*PASSAGE SHOWN*.

= = = = =

Scotty Hargrave: There was a whole bunch of reasons like that, but for me it was primarily that the technical and the quality aspects of what it does as a package for beer and a close second behind that was what I thought Stirls, with what he was already sort of showing us he'd be able to come up with. And yeah, there was never really any doubt. And we've always very much sort of been of that mindset. And I remember at the time, "Okay, not many people are doing it," and I was like, "Well, good." But it's going to be the best thing for us.

Scotty Hargrave: We knew that regardless of what other people thought this is what we wanted to do and we were just going to go hammer and tong at it. And there was some thoughts that out in the industry that the small scale canning mines weren't performing as well as small scale bottling mines, but I didn't think that was true at all if we got it right. And we had this little cask canning line that served us so well until about 12 months ago. And we'd won Hottest 100, we'd won the AIDA Championship and Best International Pale Ale and a bunch of other medals all over the place for our beers, even in that little entry level canning line, if you like. So...

Stirling H.: And the tinny was actually beating draft nearly in every comp, which was pretty amazing.

Lachlan McLean: Wow.

Scotty Hargrave: Yeah.

Stirling H.: Our first goal was the can outscoring the draft, you know?

Scotty Hargrave: Yep, yep. We actually had that for the first couple of competitions and when XPA won the trophy at AIDA in 2017 both the entries, the canned product and the keg, both got gold medals, but as Stirls just said it was the can that actually clenched the trophy because it was rated half a point better. And that was, again, that's going back on this primitive little entry level canning line. So if nothing else that proved the concept then and there because we basically built this business on that little canning line, pumping out-

Stirling H.: Yeah, you used to get a rattle up, I can tell you that much. [inaudible 00:37:30]

Scotty Hargrave: At the best. And this is no word of a lie, sometimes when... it's actually operated in part with rubber bands, and when a rubber band would break the canning line stopped.

Lachlan McLean: Oh my God, wow.

= = = = =

*WRITTEN TASK 1*.
Answer these from the canning conversation:
(a) In what year did XPA win the trophy at AIDA?
(b) By how much was the can rated better than the keg?
(c) When something broke and stopped the canning line, what was it?
The transcript above and the rows that follow are unrelated to each other.

[Extracted page text]
= = = = =

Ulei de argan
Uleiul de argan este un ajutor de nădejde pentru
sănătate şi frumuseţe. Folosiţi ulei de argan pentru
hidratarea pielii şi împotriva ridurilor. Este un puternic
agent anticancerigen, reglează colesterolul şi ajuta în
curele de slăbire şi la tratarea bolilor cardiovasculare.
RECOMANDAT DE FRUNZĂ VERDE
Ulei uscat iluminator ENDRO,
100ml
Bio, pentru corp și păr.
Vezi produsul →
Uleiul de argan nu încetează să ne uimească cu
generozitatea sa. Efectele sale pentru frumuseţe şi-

= = = = =

*WRITTEN TASK 2*. Please rewrite all the extracted page text rows, swapping "argan" for "jojoba" and changing nothing else.

*WRITTEN RESPONSE 1*.
(a) 2017
(b) Half a point
(c) A rubber band

*WRITTEN RESPONSE 2*.
Ulei de jojoba
Uleiul de jojoba este un ajutor de nădejde pentru
sănătate şi frumuseţe. Folosiţi ulei de jojoba pentru
hidratarea pielii şi împotriva ridurilor. Este un puternic
agent anticancerigen, reglează colesterolul şi ajuta în
curele de slăbire şi la tratarea bolilor cardiovasculare.
RECOMANDAT DE FRUNZĂ VERDE
Ulei uscat iluminator ENDRO,
100ml
Bio, pentru corp și păr.
Vezi produsul →
Uleiul de jojoba nu încetează să ne uimească cu
generozitatea sa. Efectele sale pentru frumuseţe şi-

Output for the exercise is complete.